DATA -
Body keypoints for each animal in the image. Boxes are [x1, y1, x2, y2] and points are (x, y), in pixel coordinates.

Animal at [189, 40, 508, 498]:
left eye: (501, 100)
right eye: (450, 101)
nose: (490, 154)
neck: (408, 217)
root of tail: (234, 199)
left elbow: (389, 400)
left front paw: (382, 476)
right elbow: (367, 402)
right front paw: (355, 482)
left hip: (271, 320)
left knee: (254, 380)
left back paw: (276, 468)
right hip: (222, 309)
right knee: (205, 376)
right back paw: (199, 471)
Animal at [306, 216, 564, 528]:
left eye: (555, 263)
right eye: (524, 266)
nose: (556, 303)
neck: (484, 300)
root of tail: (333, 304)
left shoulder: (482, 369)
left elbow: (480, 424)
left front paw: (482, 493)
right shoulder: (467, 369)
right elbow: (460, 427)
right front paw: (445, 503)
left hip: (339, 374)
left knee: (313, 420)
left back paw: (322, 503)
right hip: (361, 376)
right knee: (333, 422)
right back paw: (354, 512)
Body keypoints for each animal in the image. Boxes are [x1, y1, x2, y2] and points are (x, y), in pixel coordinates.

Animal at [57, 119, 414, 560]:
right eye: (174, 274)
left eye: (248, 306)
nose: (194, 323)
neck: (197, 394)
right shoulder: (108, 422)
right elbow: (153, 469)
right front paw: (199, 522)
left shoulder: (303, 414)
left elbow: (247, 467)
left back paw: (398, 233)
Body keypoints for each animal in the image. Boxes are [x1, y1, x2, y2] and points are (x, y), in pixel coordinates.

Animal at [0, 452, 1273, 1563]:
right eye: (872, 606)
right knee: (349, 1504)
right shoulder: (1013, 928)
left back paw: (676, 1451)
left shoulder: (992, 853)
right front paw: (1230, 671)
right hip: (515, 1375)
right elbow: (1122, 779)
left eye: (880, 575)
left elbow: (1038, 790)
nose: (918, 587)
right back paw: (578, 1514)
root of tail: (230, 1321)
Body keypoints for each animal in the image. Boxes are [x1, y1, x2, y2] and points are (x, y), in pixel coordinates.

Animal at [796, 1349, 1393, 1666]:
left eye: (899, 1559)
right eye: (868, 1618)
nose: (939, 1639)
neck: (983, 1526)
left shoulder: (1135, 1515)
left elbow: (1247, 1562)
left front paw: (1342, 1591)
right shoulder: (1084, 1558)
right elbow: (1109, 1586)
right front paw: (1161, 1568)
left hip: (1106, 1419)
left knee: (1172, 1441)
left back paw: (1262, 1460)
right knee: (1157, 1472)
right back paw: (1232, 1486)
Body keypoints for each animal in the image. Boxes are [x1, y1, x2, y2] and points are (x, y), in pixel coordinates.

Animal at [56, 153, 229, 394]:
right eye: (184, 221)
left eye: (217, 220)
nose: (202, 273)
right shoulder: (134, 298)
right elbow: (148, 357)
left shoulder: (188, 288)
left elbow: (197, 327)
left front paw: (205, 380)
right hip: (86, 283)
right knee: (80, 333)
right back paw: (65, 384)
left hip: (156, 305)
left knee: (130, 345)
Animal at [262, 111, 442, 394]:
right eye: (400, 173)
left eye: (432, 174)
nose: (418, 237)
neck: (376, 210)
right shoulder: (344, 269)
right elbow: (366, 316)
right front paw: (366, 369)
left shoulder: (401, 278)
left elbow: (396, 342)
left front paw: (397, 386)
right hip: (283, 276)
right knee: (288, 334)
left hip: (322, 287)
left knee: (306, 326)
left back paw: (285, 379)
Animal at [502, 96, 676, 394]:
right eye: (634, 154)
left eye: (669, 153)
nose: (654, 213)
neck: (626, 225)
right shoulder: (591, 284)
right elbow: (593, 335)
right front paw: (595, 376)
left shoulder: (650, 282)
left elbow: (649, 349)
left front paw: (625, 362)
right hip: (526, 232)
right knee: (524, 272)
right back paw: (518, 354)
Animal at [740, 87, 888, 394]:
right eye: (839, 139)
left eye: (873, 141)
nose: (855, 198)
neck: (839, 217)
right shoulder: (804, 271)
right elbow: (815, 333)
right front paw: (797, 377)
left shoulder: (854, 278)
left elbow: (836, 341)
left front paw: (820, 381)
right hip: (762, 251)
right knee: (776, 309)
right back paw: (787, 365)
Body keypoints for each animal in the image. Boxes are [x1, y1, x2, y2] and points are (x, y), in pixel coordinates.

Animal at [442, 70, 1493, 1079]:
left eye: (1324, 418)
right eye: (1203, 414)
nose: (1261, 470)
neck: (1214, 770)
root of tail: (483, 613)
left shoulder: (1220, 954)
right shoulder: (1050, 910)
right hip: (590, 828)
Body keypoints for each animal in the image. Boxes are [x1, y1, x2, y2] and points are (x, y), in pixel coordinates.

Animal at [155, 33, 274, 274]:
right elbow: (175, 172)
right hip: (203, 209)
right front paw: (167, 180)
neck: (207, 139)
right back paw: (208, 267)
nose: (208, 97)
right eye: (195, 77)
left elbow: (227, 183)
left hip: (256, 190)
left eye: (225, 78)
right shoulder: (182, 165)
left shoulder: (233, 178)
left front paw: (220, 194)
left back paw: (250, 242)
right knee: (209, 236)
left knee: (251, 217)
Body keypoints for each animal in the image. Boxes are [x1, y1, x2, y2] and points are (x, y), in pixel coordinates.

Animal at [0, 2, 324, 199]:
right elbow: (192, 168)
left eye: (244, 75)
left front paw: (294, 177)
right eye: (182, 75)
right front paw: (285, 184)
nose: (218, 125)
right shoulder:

WORK REQUIRED - All lines above from the line with "left eye: (873, 141)" through the line with "right back paw: (208, 267)", both included, are to be set down exactly, with nothing else.

ANSWER -
left eye: (873, 141)
nose: (855, 198)
neck: (839, 217)
right shoulder: (804, 271)
right elbow: (815, 333)
right front paw: (797, 377)
left shoulder: (854, 278)
left elbow: (836, 341)
left front paw: (820, 381)
right hip: (762, 251)
right knee: (776, 309)
right back paw: (787, 365)
Body keypoints for each animal in the image. Boxes are [x1, y1, x2, y2] and points are (x, y), in pixel coordinates.

Animal at [442, 70, 1493, 1079]:
left eye: (1324, 418)
right eye: (1203, 414)
nose: (1261, 470)
neck: (1214, 770)
root of tail: (483, 613)
left shoulder: (1220, 954)
right shoulder: (1050, 910)
right hip: (590, 828)
Body keypoints for each animal in the image. Boxes are [x1, y1, x2, y2] and points are (x, y), in pixel coordinates.

Animal at [155, 33, 274, 274]:
right elbow: (175, 172)
right hip: (203, 209)
right front paw: (167, 180)
neck: (207, 139)
right back paw: (208, 267)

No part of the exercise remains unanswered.